The Kaplan Meier method will be used for the graphical assessment of time related events.
Analysis of the primary efficacy and safety endpoints will be by intention to treat.
Participants who withdraw either due to medical condition or expressed withdrawal will be
set as censored. No data relating to the withdrawal will be utilized in the data
analysis. The proportion of endpoints will be analyzed using logistic regression.
Continuous secondary endpoints will be analyzed by linear regression. For analyzing
missing data, model based multiple imputations will be used for both primary and
secondary outcomes.
Eligible pregnant women with iron deficiency will be recruited through the Department of
Obstetrics and Gynecology Department, or through health care providers that maintain
obstetrical care privileges at RGH.
Treatments arms will be allocated through a blocked randomization list prepared by an
online tool. Moreover, the randomization will be stratified by Hgb level in increments of
10g/L to pursue equal distribution of the two groups. The sequence list will not be
accessible to the investigators. Participants will be randomly assigned to receive either
IV iron isomaltoside or IV iron sucrose. IV iron sucrose is the comparator because it is
currently the formulation used for IDA during second and third trimester pregnancy in
Regina, Saskatchewan, Canada. Products will be stored as per the product monograph and as
per requirements and guidelines set out by the Saskatchewan Health Authority.

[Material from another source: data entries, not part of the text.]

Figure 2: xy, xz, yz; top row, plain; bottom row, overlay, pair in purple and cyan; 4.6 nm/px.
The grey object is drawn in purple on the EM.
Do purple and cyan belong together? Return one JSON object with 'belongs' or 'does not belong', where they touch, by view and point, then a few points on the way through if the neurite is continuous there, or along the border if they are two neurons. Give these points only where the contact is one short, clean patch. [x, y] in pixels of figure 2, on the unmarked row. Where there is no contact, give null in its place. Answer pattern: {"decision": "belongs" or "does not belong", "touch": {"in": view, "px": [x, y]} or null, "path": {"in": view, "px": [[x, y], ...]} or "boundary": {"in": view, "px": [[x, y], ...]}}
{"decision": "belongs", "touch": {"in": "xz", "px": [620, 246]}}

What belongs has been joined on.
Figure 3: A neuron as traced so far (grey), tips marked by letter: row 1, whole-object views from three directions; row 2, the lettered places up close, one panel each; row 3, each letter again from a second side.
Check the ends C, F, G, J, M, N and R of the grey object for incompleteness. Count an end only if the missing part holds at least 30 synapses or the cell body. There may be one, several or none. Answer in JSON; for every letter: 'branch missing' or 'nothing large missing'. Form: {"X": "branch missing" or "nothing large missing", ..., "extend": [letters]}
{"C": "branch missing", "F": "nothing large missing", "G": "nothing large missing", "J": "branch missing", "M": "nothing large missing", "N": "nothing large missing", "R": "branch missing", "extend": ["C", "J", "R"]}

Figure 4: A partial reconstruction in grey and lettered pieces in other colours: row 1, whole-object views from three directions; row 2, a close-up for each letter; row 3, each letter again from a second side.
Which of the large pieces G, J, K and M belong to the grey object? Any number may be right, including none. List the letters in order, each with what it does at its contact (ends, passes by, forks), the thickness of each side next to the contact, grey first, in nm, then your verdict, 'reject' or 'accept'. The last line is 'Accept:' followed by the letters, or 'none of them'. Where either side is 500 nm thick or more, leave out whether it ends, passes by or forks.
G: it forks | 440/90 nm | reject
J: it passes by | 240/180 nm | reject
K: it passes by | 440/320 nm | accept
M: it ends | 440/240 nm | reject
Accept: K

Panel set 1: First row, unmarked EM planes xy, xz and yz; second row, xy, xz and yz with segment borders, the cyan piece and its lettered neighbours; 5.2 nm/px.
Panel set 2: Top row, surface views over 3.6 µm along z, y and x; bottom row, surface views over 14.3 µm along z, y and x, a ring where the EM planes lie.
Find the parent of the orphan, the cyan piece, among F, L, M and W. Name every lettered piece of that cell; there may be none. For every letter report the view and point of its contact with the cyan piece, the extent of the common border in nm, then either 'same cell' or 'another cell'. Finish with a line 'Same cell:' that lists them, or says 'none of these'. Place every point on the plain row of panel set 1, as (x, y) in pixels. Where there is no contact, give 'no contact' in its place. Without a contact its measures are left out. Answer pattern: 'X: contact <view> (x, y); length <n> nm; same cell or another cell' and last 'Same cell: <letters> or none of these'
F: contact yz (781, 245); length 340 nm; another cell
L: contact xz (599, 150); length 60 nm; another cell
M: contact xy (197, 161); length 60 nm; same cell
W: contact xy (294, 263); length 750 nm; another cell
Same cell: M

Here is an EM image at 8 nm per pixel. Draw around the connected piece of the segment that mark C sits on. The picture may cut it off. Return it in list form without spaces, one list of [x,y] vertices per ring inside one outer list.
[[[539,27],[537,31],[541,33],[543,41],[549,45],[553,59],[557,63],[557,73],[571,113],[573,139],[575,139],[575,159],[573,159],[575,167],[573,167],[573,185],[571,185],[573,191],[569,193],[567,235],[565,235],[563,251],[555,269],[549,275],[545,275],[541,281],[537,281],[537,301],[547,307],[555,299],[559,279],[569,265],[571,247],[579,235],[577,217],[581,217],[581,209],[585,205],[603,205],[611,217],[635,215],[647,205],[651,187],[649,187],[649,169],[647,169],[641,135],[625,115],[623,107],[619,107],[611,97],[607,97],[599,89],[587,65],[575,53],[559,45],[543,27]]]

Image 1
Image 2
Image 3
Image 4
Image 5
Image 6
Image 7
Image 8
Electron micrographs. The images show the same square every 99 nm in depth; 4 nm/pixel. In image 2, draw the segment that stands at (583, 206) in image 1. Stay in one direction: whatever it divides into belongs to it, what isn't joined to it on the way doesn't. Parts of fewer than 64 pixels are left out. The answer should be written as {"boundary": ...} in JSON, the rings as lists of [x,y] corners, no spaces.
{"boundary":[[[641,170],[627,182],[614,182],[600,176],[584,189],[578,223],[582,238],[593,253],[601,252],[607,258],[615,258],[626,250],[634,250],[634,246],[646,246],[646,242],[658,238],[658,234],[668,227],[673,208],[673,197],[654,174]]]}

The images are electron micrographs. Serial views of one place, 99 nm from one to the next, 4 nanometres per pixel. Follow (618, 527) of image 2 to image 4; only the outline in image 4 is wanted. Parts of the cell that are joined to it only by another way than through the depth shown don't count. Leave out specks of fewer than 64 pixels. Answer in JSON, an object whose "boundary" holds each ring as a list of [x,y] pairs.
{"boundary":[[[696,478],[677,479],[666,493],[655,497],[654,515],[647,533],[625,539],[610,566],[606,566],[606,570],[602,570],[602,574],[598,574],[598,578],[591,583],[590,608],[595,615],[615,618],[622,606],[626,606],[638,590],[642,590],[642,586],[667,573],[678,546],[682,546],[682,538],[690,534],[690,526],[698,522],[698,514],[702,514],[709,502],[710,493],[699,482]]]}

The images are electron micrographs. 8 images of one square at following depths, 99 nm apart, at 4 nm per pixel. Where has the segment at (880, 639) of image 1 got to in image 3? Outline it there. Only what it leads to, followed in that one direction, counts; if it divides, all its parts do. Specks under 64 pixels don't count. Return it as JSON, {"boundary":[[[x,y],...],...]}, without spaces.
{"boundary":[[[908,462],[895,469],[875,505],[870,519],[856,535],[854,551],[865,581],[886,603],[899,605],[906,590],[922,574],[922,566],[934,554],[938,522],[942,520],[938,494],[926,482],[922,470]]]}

The Saskatchewan Health Authority will ensure that the written agreement to perform trial
related monitoring, audits, Research Ethics Board reviews and regulatory inspections, and
provide direct access to source data and/or documents of this clinical trial, as
required. Data and source documents must be readily available to the Research Ethics
Board, Health Canada, Therapeutic Products Directorate, inspectors, clinical trial team
members, including investigators and/or obstetrical care providers for the purposes of
compliance with regulatory requirements of the clinical protocol and purposes relating to
treatment, care and follow up of adverse drug reactions or by means of trace
back/lookback as required. Source data and documentation include patient records whether
hard copy or electronic, blood work, appointment dates and times, test and procedure
results relating to this clinical trial. All source documents must be accessible during
the clinical trial period and after the clinical trial has completed.